# PROMPT:
Go through the material and copy every line in which "labels" appears.

# DATASET RECORDS:
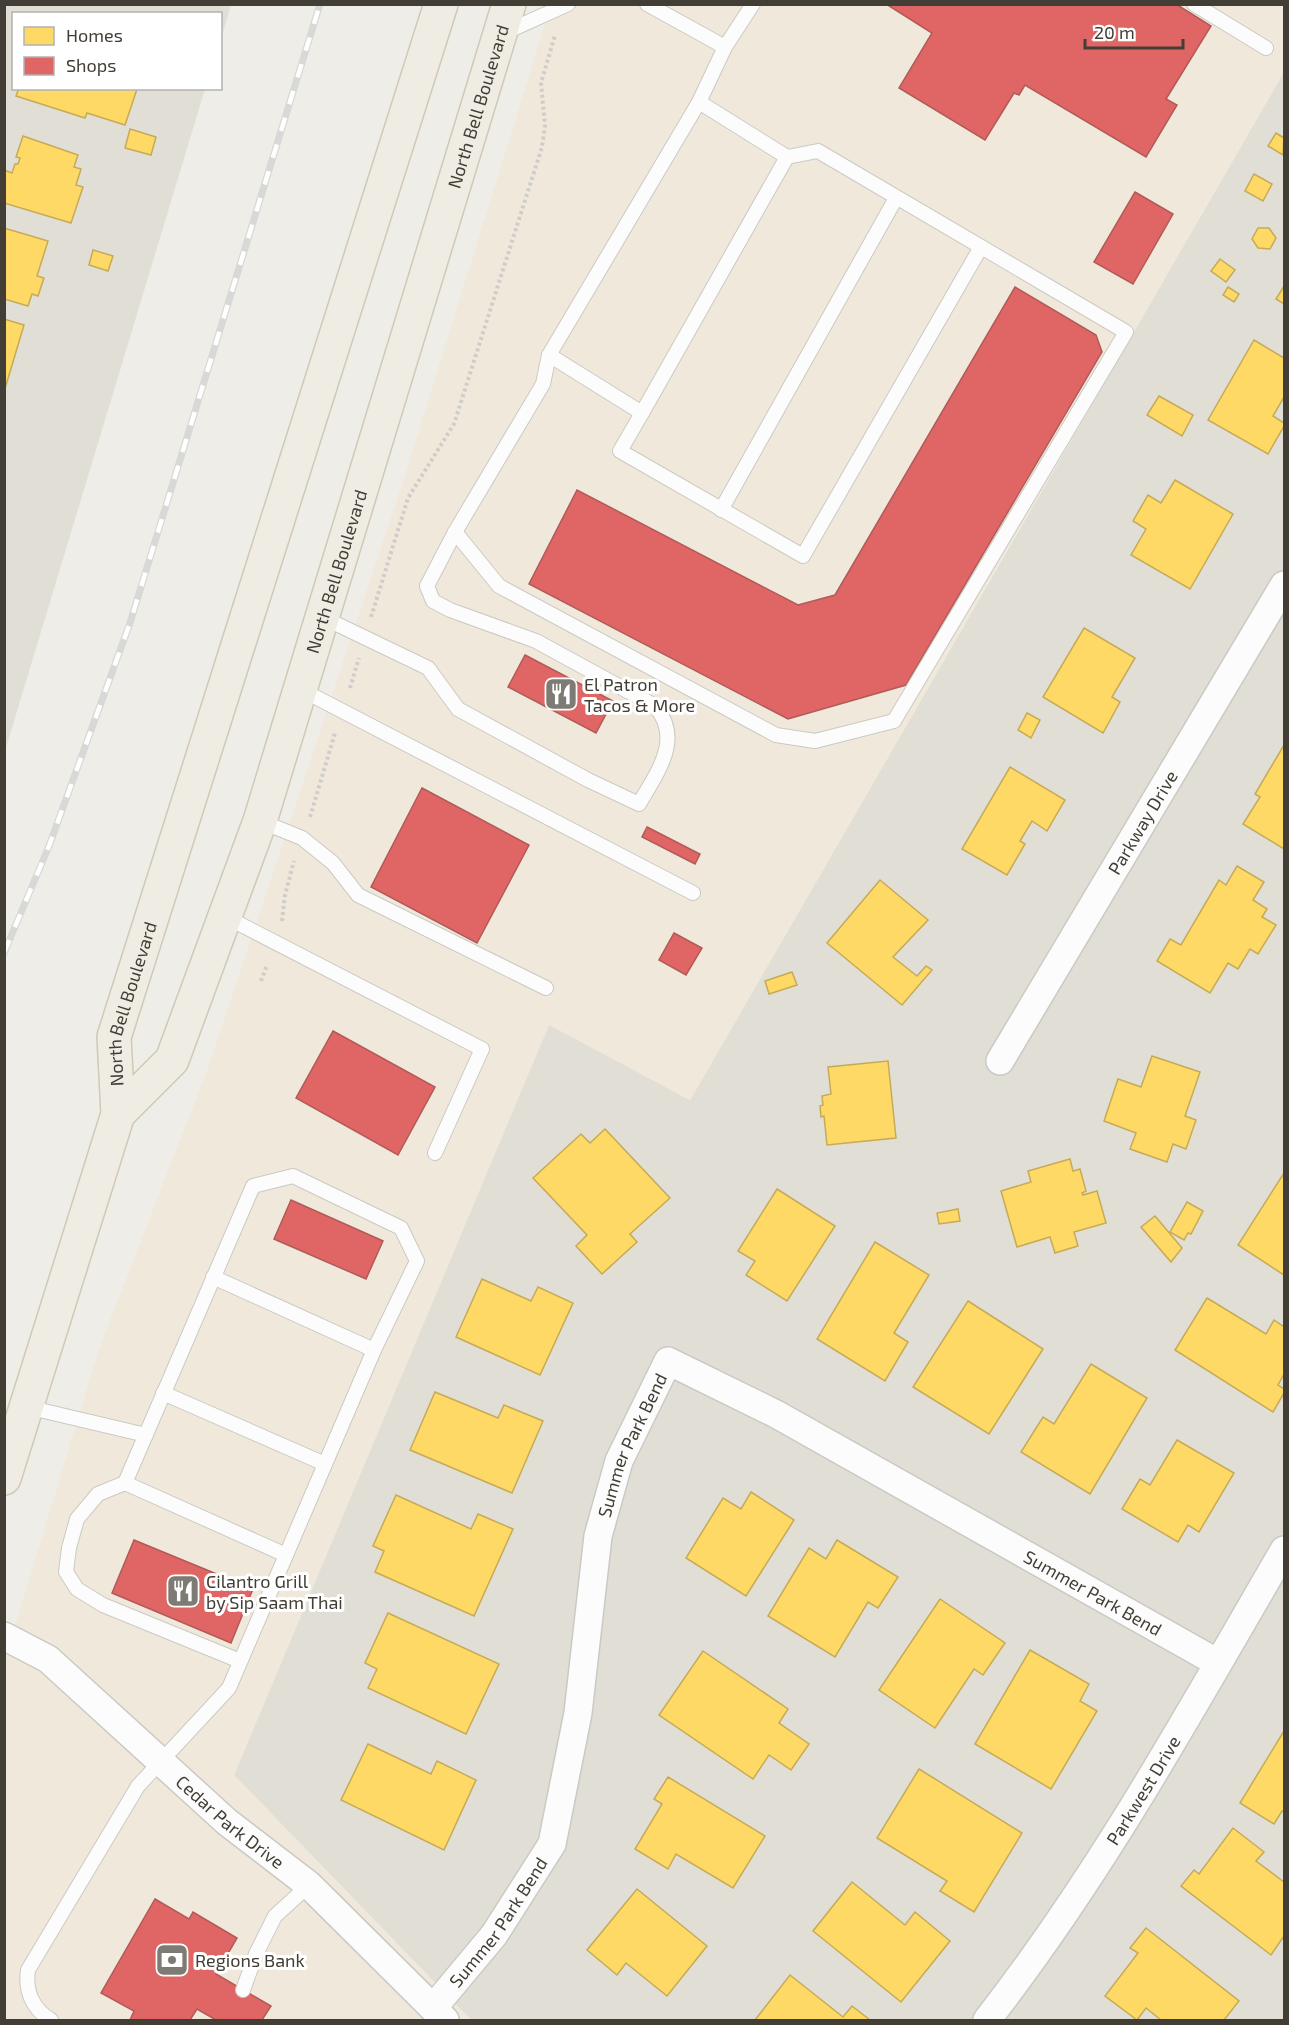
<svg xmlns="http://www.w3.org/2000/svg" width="1289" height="2025" viewBox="0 0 1289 2025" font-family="'Exo 2',sans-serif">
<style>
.residential{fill:#e1dfd5}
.commercial{fill:#f0e9db}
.homes{fill:#ffd966;stroke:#c6aa57;stroke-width:1.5}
.shops{fill:#e06666;stroke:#b15a57;stroke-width:1.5}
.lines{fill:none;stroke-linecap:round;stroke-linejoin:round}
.service-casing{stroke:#cac9c4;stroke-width:16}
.minor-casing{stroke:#cac9c4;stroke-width:30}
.primary-casing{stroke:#cfc9b6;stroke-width:36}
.path{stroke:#cfcdca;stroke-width:4;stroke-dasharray:3 3;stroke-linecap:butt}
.service{stroke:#fcfcfc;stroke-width:14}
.minor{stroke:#fcfcfc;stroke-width:27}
.primary{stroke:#efece3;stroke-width:33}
.rail-casing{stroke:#d8d8d7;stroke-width:7}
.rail{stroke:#fff;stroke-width:4.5;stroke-dasharray:14;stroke-linecap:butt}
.labels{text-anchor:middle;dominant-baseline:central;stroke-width:6;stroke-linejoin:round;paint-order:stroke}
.street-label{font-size:18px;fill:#423e35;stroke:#fff}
.poi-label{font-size:18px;fill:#423e35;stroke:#fff;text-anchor:start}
</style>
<rect width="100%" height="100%" fill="#eeede8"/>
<g class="residential">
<polygon points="5,5 231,5 221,39 220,14 14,14 14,88 205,89 5,751"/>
<polygon points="1284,72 1284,2020 471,2020 234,1775 549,1024 690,1100"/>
</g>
<polygon class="commercial" points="551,5 1284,5 1284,72 690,1100 549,1025 234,1775 471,2020 5,2020 5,1659 99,1349 211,1060 405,475"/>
<g class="homes">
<polygon points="137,89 125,125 87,113 85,118 16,96 19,88"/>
<polygon points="130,129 156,137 151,155 125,148"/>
<polygon points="1276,133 1284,138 1283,155 1268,146"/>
<polygon points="23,136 78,155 74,167 81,169 76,185 83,187 71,223 4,203 4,170 12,173 15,164 18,164 20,158 16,157"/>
<polygon points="1254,174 1272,184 1263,201 1245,191"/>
<polygon points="4,228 48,241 37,276 44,278 38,296 32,294 28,306 4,299"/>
<polygon points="1258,228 1269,228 1276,238 1270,249 1258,248 1252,239"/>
<polygon points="93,250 113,256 108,271 89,265"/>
<polygon points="1220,259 1235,270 1226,282 1211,271"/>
<polygon points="1284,286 1284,304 1276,299"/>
<polygon points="1228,287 1239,294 1234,302 1223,295"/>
<polygon points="4,319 24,325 4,392"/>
<polygon points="1254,340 1284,358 1284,397 1273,416 1284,423 1284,426 1268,454 1208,420"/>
<polygon points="1159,396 1193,415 1182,436 1147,415"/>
<polygon points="1175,480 1233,514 1190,589 1131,555 1146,529 1133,521 1148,495 1161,503"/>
<polygon points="1084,628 1135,658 1112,697 1120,702 1103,733 1043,697"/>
<polygon points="1027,713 1040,720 1031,738 1018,730"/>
<polygon points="1284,745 1284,849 1243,824 1260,797 1255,794"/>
<polygon points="1010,767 1065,800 1047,831 1032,821 1020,841 1025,844 1007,875 962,849"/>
<polygon points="1237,866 1264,882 1253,900 1267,909 1262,917 1276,925 1258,954 1250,949 1238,969 1228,963 1210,993 1157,961 1170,939 1181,945 1219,880 1226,885"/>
<polygon points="880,880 928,920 893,957 917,976 926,966 932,970 902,1005 827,943"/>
<polygon points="792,972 797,985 769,994 765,981"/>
<polygon points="1152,1056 1200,1072 1185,1116 1196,1120 1186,1149 1173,1144 1167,1162 1130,1149 1136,1133 1104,1121 1118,1079 1141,1087"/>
<polygon points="888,1061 896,1138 827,1145 824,1116 821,1117 820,1106 823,1105 822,1096 831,1094 828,1067"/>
<polygon points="605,1129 670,1198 630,1234 637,1242 602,1274 576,1246 587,1235 533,1178 581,1134 590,1143"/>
<polygon points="1070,1159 1073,1171 1080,1169 1086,1191 1082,1193 1083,1195 1097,1191 1106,1223 1074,1232 1078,1246 1055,1253 1050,1237 1017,1247 1001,1191 1031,1182 1028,1171"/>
<polygon points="1284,1173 1284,1275 1238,1245"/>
<polygon points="777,1189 835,1226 787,1301 746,1275 755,1261 738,1251"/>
<polygon points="1187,1202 1203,1211 1191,1234 1188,1233 1184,1240 1170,1232"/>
<polygon points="958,1209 960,1221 939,1224 937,1213"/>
<polygon points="1155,1216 1182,1248 1171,1262 1141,1227"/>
<polygon points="875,1242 929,1275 894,1333 908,1342 885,1381 817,1339"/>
<polygon points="482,1279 531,1301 538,1287 573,1303 540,1375 456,1337"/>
<polygon points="1207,1298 1266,1334 1274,1320 1284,1327 1284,1374 1278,1385 1284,1389 1284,1393 1273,1412 1175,1350"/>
<polygon points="968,1301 1043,1349 989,1434 913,1387"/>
<polygon points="1091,1364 1147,1398 1090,1494 1021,1452 1043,1417 1054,1424"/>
<polygon points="435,1392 498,1418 504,1405 543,1421 512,1493 410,1450"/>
<polygon points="1177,1440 1234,1473 1199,1532 1188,1525 1178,1542 1122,1509 1140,1479 1150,1485"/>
<polygon points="751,1492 794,1520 746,1596 686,1558 723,1498 741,1509"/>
<polygon points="396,1495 471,1529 478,1514 513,1529 474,1616 375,1572 384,1551 373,1546"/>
<polygon points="837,1540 898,1577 878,1608 868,1602 835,1657 768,1616 809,1548 826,1559"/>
<polygon points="940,1599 1005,1643 983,1675 974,1669 935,1728 879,1690"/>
<polygon points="388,1613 499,1664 466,1734 368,1688 377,1669 365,1663"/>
<polygon points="1030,1650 1089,1684 1080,1701 1097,1711 1051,1789 975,1744"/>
<polygon points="703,1651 788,1709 779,1723 809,1744 791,1770 769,1755 753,1779 659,1715"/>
<polygon points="1284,1731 1284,1812 1282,1811 1274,1824 1240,1803"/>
<polygon points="368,1744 431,1774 437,1761 476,1780 444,1850 341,1800"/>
<polygon points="919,1769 1022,1833 974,1912 940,1891 947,1881 877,1838"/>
<polygon points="668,1777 765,1836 733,1888 676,1854 668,1869 635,1849 662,1804 654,1799"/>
<polygon points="1233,1828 1264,1852 1256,1861 1284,1882 1284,1936 1271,1955 1181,1886 1194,1870 1199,1874"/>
<polygon points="852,1882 905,1925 915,1912 950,1941 901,2002 813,1931"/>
<polygon points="637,1889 707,1946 667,1996 626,1963 617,1975 587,1950"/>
<polygon points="1146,1928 1239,2001 1224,2020 1161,2020 1146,2008 1137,2020 1105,1996 1138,1953 1130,1948"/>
<polygon points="790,1975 843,2017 852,2006 870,2020 755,2020"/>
</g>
<g class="shops">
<polygon points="886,4 1176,4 1211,26 1166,99 1177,105 1146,157 1025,85 1019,95 1014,93 985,140 899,88 932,33"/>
<polygon points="1135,192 1173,214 1133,284 1094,262"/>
<polygon points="1015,287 1096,335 1102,352 906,685 788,719 529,584 577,490 798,605 835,595"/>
<polygon points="525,655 613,701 596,733 508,687"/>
<polygon points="422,788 529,845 477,943 371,887"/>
<polygon points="647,827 700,854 695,864 642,837"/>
<polygon points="674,933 702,948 686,975 659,960"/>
<polygon points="333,1031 435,1087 398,1155 296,1098"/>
<polygon points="291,1200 383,1241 366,1279 274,1239"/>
<polygon points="134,1540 253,1589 231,1643 112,1593"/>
<polygon points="155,1899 189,1919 193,1912 237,1938 216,1974 271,2006 262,2020 216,2020 197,2009 190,2020 130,2020 134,2011 101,1993"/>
</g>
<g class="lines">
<defs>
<g id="service">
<polyline points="647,4 725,47"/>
<polyline points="1194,4 1266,48"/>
<polyline points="504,33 568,4"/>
<polyline points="699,102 787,157"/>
<polyline points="642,413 620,451 803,556 981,247"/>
<polyline points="721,510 896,198"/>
<polyline points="455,532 499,586 776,735 815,741 894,721 1126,332 818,151 787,157 642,413 549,355"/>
<path d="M322 617 428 668 458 709 588 780 639 804C658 771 683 739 655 706L536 641 450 610 433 601 427 586 455 532 543 384 549 355 699 102 725 47 753 4"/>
<polyline points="300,689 693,893"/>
<polyline points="260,821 302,838 333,863 358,895 546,988"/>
<polyline points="226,917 482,1049 435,1153"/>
<polyline points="213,1277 374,1350"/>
<polyline points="163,1393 325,1464"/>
<polyline points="27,1407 146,1435"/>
<polyline points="125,1483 286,1555"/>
<polyline points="243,1990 256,1954 275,1916 309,1885"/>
<path d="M51 2020C32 2009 25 1990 28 1970L138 1786 229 1688 374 1350 417 1261 401 1228 293 1176 253 1186 125 1483 98 1494 77 1519 69 1548 66 1572 77 1589 103 1605 240 1661"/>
</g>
<g id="minor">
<path id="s1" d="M1000 1061 1284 585"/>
<path id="s2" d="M4 1636 48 1659 227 1822 309 1885 445 2020"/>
<path id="s3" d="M433 2008 494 1935 552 1844 578 1713 598 1536 619 1461 668 1361 776 1414 1218 1663"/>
<path id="s4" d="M987 2020C1101 1874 1191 1710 1284 1550"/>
</g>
<g id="primary">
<path id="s5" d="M118 1114 172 1060 260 821 509 4"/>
<path id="s6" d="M4 1478 118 1114 114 1037 441 4"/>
</g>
</defs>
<use href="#service" class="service-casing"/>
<use href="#minor" class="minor-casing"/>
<use href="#primary" class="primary-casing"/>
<g class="path">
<polyline points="371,617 408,498 454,424 542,147 545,126 541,83 555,35"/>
<polyline points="350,688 359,658"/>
<polyline points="310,817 335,733"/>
<polyline points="282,921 285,895 294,861"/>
<polyline points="261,981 267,965"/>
</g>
<use href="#service" class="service"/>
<use href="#minor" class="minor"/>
<use href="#primary" class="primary"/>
<defs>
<polyline id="rail" points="4,953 49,846 130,623 320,4"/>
</defs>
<use href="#rail" class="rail-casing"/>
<use href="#rail" class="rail"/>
</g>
<defs>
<symbol id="restaurant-square" viewBox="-11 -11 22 22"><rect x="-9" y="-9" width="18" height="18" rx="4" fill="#7e7b74" stroke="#fff"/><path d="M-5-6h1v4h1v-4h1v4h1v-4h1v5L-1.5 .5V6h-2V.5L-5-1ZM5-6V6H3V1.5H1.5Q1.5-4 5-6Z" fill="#fff"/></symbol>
<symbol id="bank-square" viewBox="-11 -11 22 22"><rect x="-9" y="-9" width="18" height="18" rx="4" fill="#7e7b74" stroke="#fff"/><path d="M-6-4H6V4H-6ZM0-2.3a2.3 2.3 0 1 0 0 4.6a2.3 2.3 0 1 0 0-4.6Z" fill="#fff"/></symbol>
</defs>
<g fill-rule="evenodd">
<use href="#restaurant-square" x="542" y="675" width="38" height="38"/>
<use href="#restaurant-square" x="164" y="1572" width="38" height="38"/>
<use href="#bank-square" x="153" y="1941" width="38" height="38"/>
</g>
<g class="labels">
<g class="street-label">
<text stroke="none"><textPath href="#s5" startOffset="1078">North Bell Boulevard</textPath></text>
<text stroke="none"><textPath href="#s5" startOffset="592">North Bell Boulevard</textPath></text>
<text stroke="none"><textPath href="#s1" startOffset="278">Parkway Drive</textPath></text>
<text stroke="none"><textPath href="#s6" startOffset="494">North Bell Boulevard</textPath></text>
<text stroke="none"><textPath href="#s3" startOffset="612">Summer Park Bend</textPath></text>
<text stroke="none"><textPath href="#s3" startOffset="1188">Summer Park Bend</textPath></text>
<text stroke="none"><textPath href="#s4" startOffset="278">Parkwest Drive</textPath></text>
<text stroke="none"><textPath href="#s2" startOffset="294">Cedar Park Drive</textPath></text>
<text stroke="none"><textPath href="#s3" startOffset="108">Summer Park Bend</textPath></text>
</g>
<g class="poi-label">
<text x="584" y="684">El Patron<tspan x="584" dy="21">Tacos &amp; More</tspan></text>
<text x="206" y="1581">Cilantro Grill<tspan x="206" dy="21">by Sip Saam Thai</tspan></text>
<text x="195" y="1960">Regions Bank</text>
</g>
</g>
<rect width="1289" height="2025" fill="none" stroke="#423e35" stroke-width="12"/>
<rect x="12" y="12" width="210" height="78" fill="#ffffff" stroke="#b3b2ae" stroke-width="1.5"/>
<rect x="24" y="27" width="30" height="18" fill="#ffd966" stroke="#b3b2ae" stroke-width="1.5"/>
<text x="66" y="42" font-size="18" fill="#423e35">Homes</text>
<rect x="24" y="57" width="30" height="18" fill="#e06666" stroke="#b3b2ae" stroke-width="1.5"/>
<text x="66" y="72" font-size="18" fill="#423e35">Shops</text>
<path d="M1085 39v9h98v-9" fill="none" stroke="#423e35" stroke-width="3"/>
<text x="1094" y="39" font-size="18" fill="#423e35" stroke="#ffffff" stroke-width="4.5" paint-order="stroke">20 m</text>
</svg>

# SOLUTION:
.labels{text-anchor:middle;dominant-baseline:central;stroke-width:6;stroke-linejoin:round;paint-order:stroke}
<g class="labels">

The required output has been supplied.